▶ Things to do
1 - From the beekeeping thread, copy the text starting at "Honeybees are sturdy, very" and ending at "about the Bee-Disaster.".
2 - List every numbered difficulty of beekeeping named in the beekeeping thread.

▶ Passage to read
# # # # # # #

# Curious about your beekeeping experience



## enjambres (Jun 30, 2013)

There is no such thing as a "backyard bee sanctuary" for honeybees.

Honeybees regularly forage out a couple of miles in all directions to gather nectar and pollen. That's tens of thousands of acres - and few people have backyards that big!

Native pollinators use much smaller areas, and would greatly benefit from small scale plantings and habitat diversity.

Honeybees are sturdy, very fecund, managed livestock. 

Contrary to what you may have read, they are not in peril, nor are they about to become extinct. If I sound like a hardened bee-farmer, I don't mean it that way. It's just that the propaganda regarding the demise of honeybees is getting stale. 

Humans do awful things to our environment - no doubt about that. But we are not in danger of killing off honeybees. They are far too valuable. As stand-ins for the countless, less well-known and popular "bugs" that we are carelessly killing, I suppose its OK to worry about the Bee-Disaster. 

If I want to see what's going on with my bees, I simply open their hives and look at them. Or I sit (or nap) beside my hives to watch their comings and goings. Very peaceful way to spend a few hours.

Nancy


----------



## ondine_h (Apr 8, 2019)

Thanks for your reply! Excuse my ignorance on all of this, it's probably very irritating but every bit of info I get helps me understand this area better.


----------



## little_john (Aug 4, 2014)

ondine_h said:


> I’m currently undertaking a design project for a backyard bee sanctuary ...


Agree with the comments already made about this.



> I’d like to know what you enjoy most about beekeeping, what is the #1 difficulty associated with it in your opinion,


Interacting with creatures which live in an entirely different dimension to ourselves - and - the #1 difficulty is inadequate volume and variation in forage due to modern farming methods. The #2 difficulty is the range of problems caused by the Varroa Destructor mite. A #3 difficulty is newcomers to the craft trying to treat honeybees like pets ...

# # # # # # #

▶ Exercise data
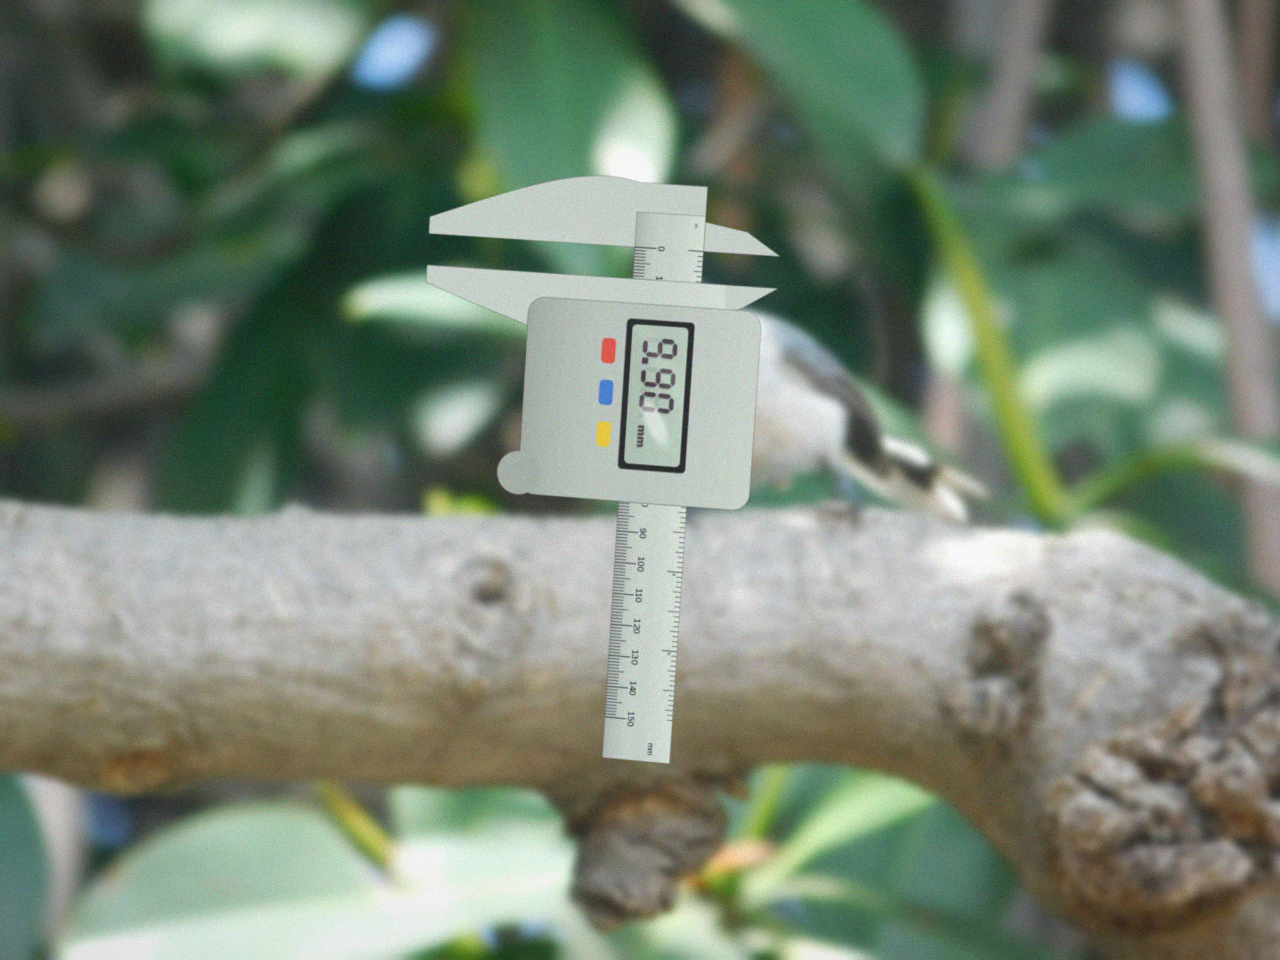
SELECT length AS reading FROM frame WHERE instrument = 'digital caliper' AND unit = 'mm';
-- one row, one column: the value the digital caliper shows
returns 9.90 mm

# # # # # # #

▶ Answer set
1 -
Honeybees are sturdy, very fecund, managed livestock. 

Contrary to what you may have read, they are not in peril, nor are they about to become extinct. If I sound like a hardened bee-farmer, I don't mean it that way. It's just that the propaganda regarding the demise of honeybees is getting stale. 

Humans do awful things to our environment - no doubt about that. But we are not in danger of killing off honeybees. They are far too valuable. As stand-ins for the countless, less well-known and popular "bugs" that we are carelessly killing, I suppose its OK to worry about the Bee-Disaster.

2 -
- #1: inadequate volume and variation in forage due to modern farming methods
- #2: the range of problems caused by the Varroa Destructor mite
- #3: newcomers to the craft trying to treat honeybees like pets